五人出了酒店,白健翔说:「问山,叫人开车送你顾叔和小清姑姑回去。」
听老爹发话,白问山当然拿出电话来做做样子,顾子默勉强一笑:「不用麻烦了,我们自己有车。」
白健翔说:「嗳,喝酒不开车,开车不喝酒,安全第一,还是让问山送你们吧。」
「白老哥你也说,我们都是自家人,就不要客气来客气去了,我和小清搭出租车就可以了。」顾子默不贪他们的财势富贵,面子有时可以给,有时也不一定非要给,于是坚持不让送。心说:你儿子也喝了不少,就算他没喝,恐怕也要搞点小事故,还是得了吧您嘞。
唐清这丫头十分聪明,在路边挥手拦起了出租车。阿斯顿马丁在来之前,已经被顾子默变小塞进口袋里了,现在到处都是人,不可能放出来。

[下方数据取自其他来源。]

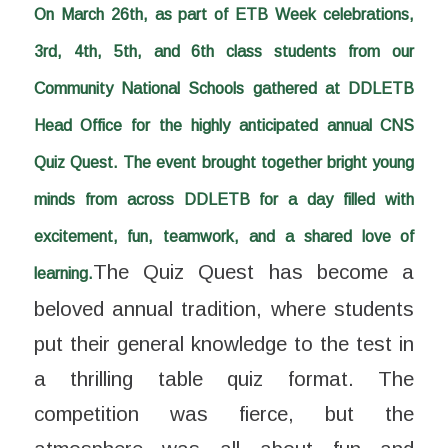
On March 26th, as part of ETB Week celebrations,
3rd, 4th, 5th, and 6th class students from our
Community National Schools gathered at DDLETB
Head Office for the highly anticipated annual CNS
Quiz Quest. The event brought together bright young
minds from across DDLETB for a day filled with
excitement, fun, teamwork, and a shared love of
The Quiz Quest has become a
learning.
beloved annual tradition, where students
put their general knowledge to the test in
a thrilling table quiz format. The
competition was fierce, but the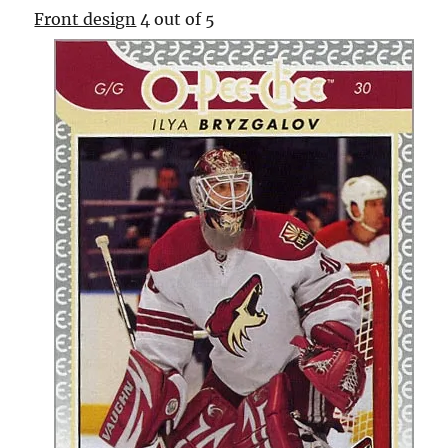
Front design
4 out of 5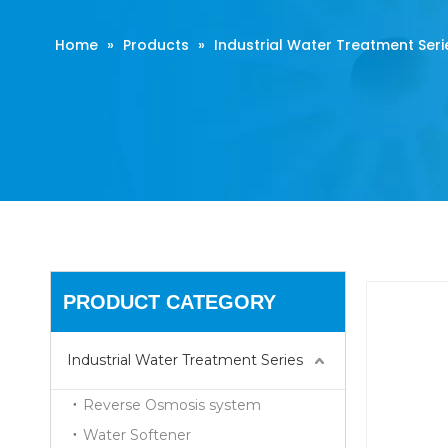
Home
»
Products
»
Industrial Water Treatment Seri
PRODUCT CATEGORY
Industrial Water Treatment Series
Reverse Osmosis system
Water Softener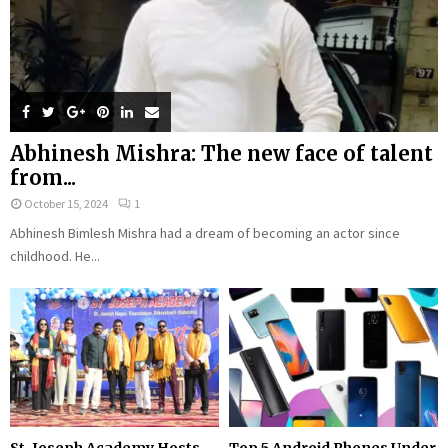
Abhinesh Mishra: The new face of talent
from...
October 15, 2024
1
Abhinesh Bimlesh Mishra had a dream of becoming an actor since
childhood. He...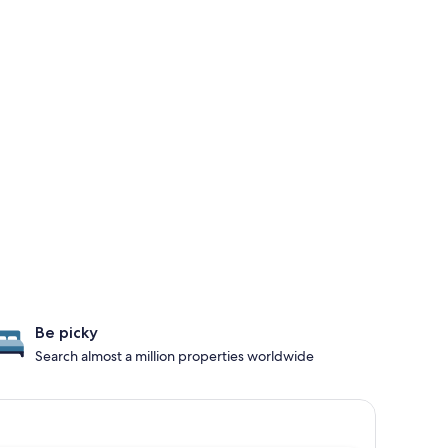
Be picky
Search almost a million properties worldwide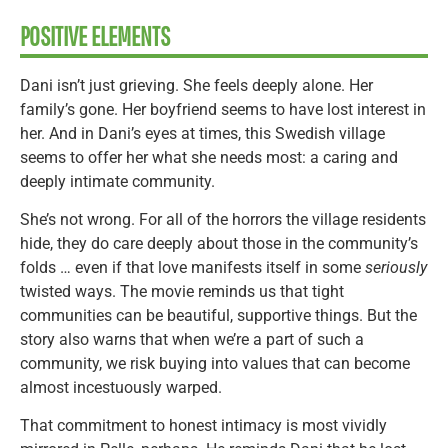
POSITIVE ELEMENTS
Dani isn’t just grieving. She feels deeply alone. Her
family’s gone. Her boyfriend seems to have lost interest in
her. And in Dani’s eyes at times, this Swedish village
seems to offer her what she needs most: a caring and
deeply intimate community.
She’s not wrong. For all of the horrors the village residents
hide, they do care deeply about those in the community’s
folds … even if that love manifests itself in some
seriously
twisted ways. The movie reminds us that tight
communities can be beautiful, supportive things. But the
story also warns that when we’re a part of such a
community, we risk buying into values that can become
almost incestuously warped.
That commitment to honest intimacy is most vividly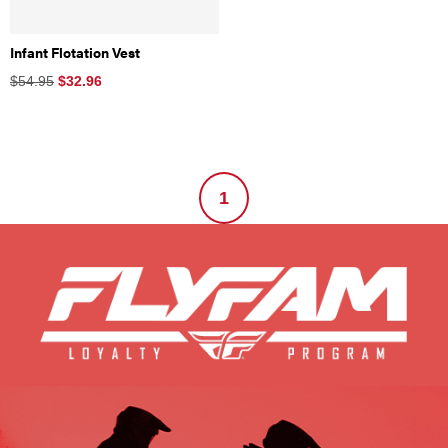
Infant Flotation Vest
$54.95
$
32.96
1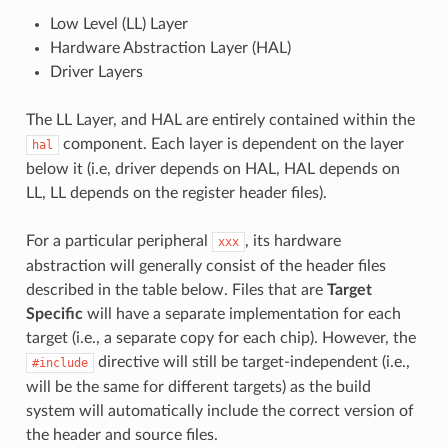
Low Level (LL) Layer
Hardware Abstraction Layer (HAL)
Driver Layers
The LL Layer, and HAL are entirely contained within the
component. Each layer is dependent on the layer
hal
below it (i.e, driver depends on HAL, HAL depends on
LL, LL depends on the register header files).
For a particular peripheral
, its hardware
xxx
abstraction will generally consist of the header files
described in the table below. Files that are
Target
Specific
will have a separate implementation for each
target (i.e., a separate copy for each chip). However, the
directive will still be target-independent (i.e.,
#include
will be the same for different targets) as the build
system will automatically include the correct version of
the header and source files.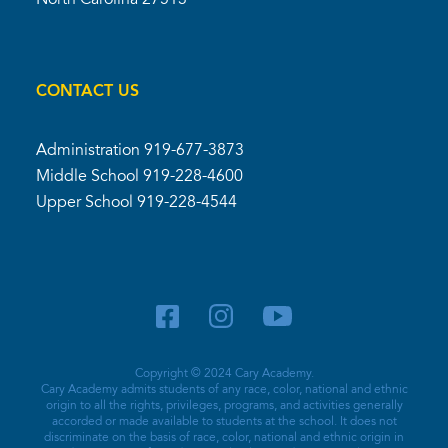
North Carolina 27513
CONTACT US
Administration
919-677-3873
Middle School
919-228-4600
Upper School
919-228-4544
Copyright © 2024 Cary Academy.
Cary Academy admits students of any race, color, national and ethnic
origin to all the rights, privileges, programs, and activities generally
accorded or made available to students at the school. It does not
discriminate on the basis of race, color, national and ethnic origin in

这时,李博将奔驰s600开了过来,白健翔说:「既然顾老弟不愿麻烦,那我们就不送了,拍卖事成后,我会再来开丽,到时我们不醉不归。」
顾子默与他握手:「有劳白老哥了,没有你,我真不知该怎么办呢。」
白问山正替他老爸打开车门,听到顾子默的话,笑了一声,顾子默自然知道他笑什么。这一晚,顾子默觉得违背良心讲话,真的比不过他两父子,惺惺作态,看得pì_yǎn都疼。尤其是白问山,他就像得了可以在空气中传播的变异梅毒一样,和他挨近些,就觉浑身难受。

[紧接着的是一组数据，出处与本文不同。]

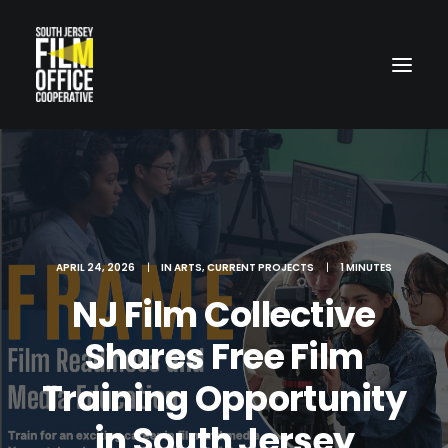
APRIL 24, 2026
|
IN
ARTS
,
CURRENT PROJECTS
|
1 MINUTES
NJ Film Collective
LOCATIONS
Shares Free Film
Training Opportunity
in South Jersey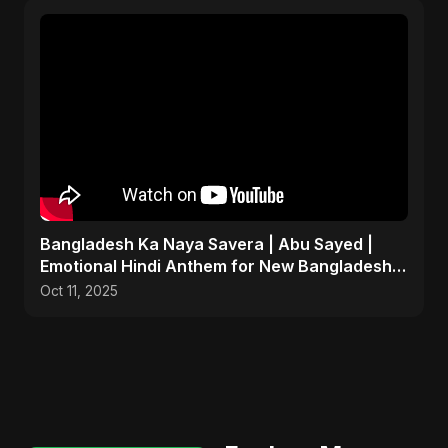
Bangladesh Ka Naya Savera | Abu Sayed |
Emotional Hindi Anthem for New Bangladesh
2025
Oct 11, 2025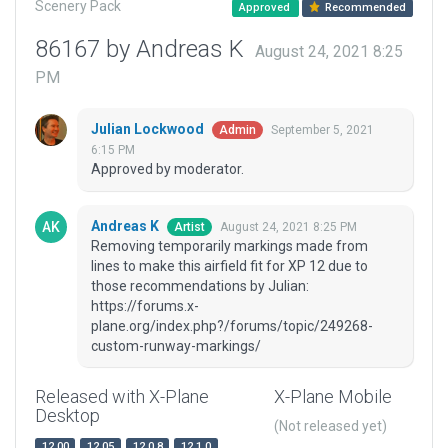
Scenery Pack
Approved
Recommended
86167 by Andreas K
August 24, 2021 8:25
PM
Julian Lockwood
September 5, 2021
Admin
6:15 PM
Approved by moderator.
Andreas K
August 24, 2021 8:25 PM
Artist
Removing temporarily markings made from
lines to make this airfield fit for XP 12 due to
those recommendations by Julian:
https://forums.x-
plane.org/index.php?/forums/topic/249268-
custom-runway-markings/
Released with X-Plane
X-Plane Mobile
Desktop
(Not released yet)
12.00
12.05
12.0.8
12.1.0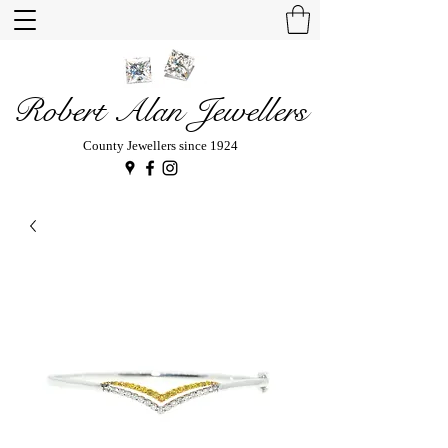
Robert Alan Jewellers
County Jewellers since 1924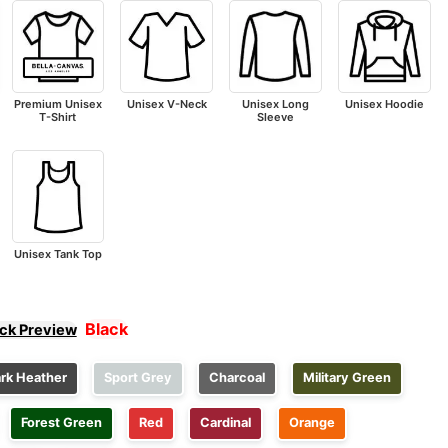
Premium Unisex
Unisex V-Neck
Unisex Long
Unisex Hoodie
T-Shirt
Sleeve
Unisex Tank Top
Black
ick Preview
rk Heather
Sport Grey
Charcoal
Military Green
Forest Green
Red
Cardinal
Orange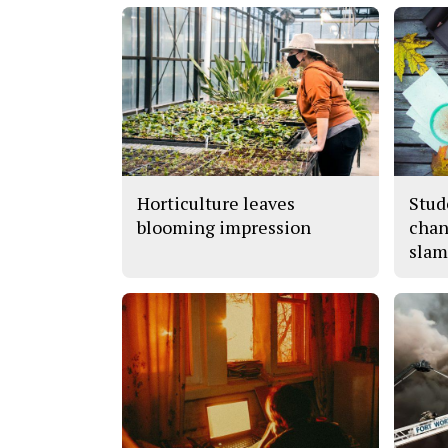
Horticulture leaves
Stud
blooming impression
chan
slam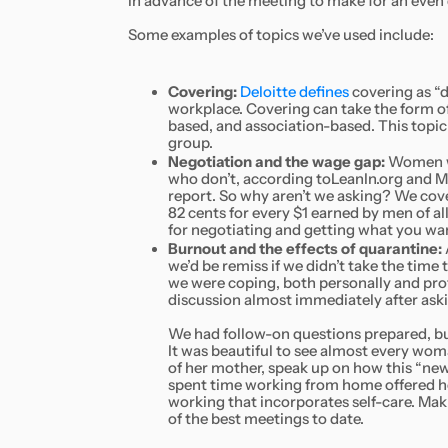
in advance of the meeting to make for an even
Some examples of topics we’ve used include:
Covering:
Deloitte defines
covering as “d
workplace. Covering can take the form o
based, and association-based. This topic
group.
Negotiation and the wage gap:
Women who
who don’t, according toLeanIn.org and
report. So why aren’t we asking? We cov
82 cents for every $1 earned by men of al
for negotiating and getting what you wa
Burnout and the effects of quarantine:
we’d be remiss if we didn’t take the time
we were coping, both personally and profe
discussion almost immediately after ask
We had follow-on questions prepared, but
It was beautiful to see almost every wom
of her mother, speak up on how this “n
spent time working from home offered he
working that incorporates self-care. Mak
of the best meetings to date.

两人的手分开时,白健翔忽然压低音线,对顾子默说:「顾老弟,可否察觉有人在跟踪你?」
一听到白健翔这样说,顾子默心中「啊」地叫了一声,立时环顾左右,嘴里说:「不会吧?我向来不惹事,与人无怨无仇,谁会跟踪我?」
「或许是贪财的角色。」白健翔轻拍他的胳膊:「要明白财不外露,行事低调的道理,记住,低调才是王道。」
怪不得如此有钱的白老板开奔驰,想到这些日子来的暴发户行为,顾子默顿时惊觉:「谢白老哥提醒!」
白健翔眼里闪过一种说不清道不明的神色:「苍火是从顾老弟手中而得,除了你我,外人都不知晓。你一夜暴富,难免引人猜疑和眼红,按老哥我的想法是,上大学的事不急,顾老弟你就当去旅游,换个地方避一避,要是不介意,我可以派两个人做你保镖,他们去过很多地方,也是很好的向导。」
顾子默想了想,说:「多谢白老哥,我会回家乡看看,呆一段日子,保镖就不用了,我还有些三脚猫功夫,保命不成问题。」
白健翔很吃惊:「哦!想不到顾老弟还是习武之人,失敬失敬。」
顾子默朝他抱拳:「哪里哪里。」
两拨人分开后,白问山深深皱着眉头:「爸,您是要我随他去乡下,找那个宝藏地点?」
白健翔靠在柔软的真皮座椅上,闭着眼睛,不紧不慢地说:「你啊,虽不学无术,脑子却不太笨,刚才你做得非常好,让他以为你怀恨在心,就算跟踪被他发现,也有借口说得过去。不过,你要给我记住,无论如何,都不要在没找到宝藏地点之前,让他发现你的真正意图。」
白问山心中感到十分厌烦,敷衍说:「这么简单的道理我明白。」
白健翔闷哼了一声:「明白就好,别到时功亏一篑,后悔莫及!」
白问山被下了一个警告,这时仍然说:「那小子有什么大不了的,不过是个没文化的暴发户而已。」
白健翔对他目空一切的态度非常火大,刚想出言呵斥,但就在那一刹那间,白健翔突然想到,整件事或许是自己想得太复杂了。简单来说,虽然从顾子默手中弄到的那个「异宝」,如此奇特和不可思议,但是单凭一件这样的东西,就作出是从上古宝藏中得到的推断,也未免武断。可那么大的钻石实在太匪夷所思,恐怕也脱不了干系。而且,顾子默实在有太多太多之处,值得令人深思。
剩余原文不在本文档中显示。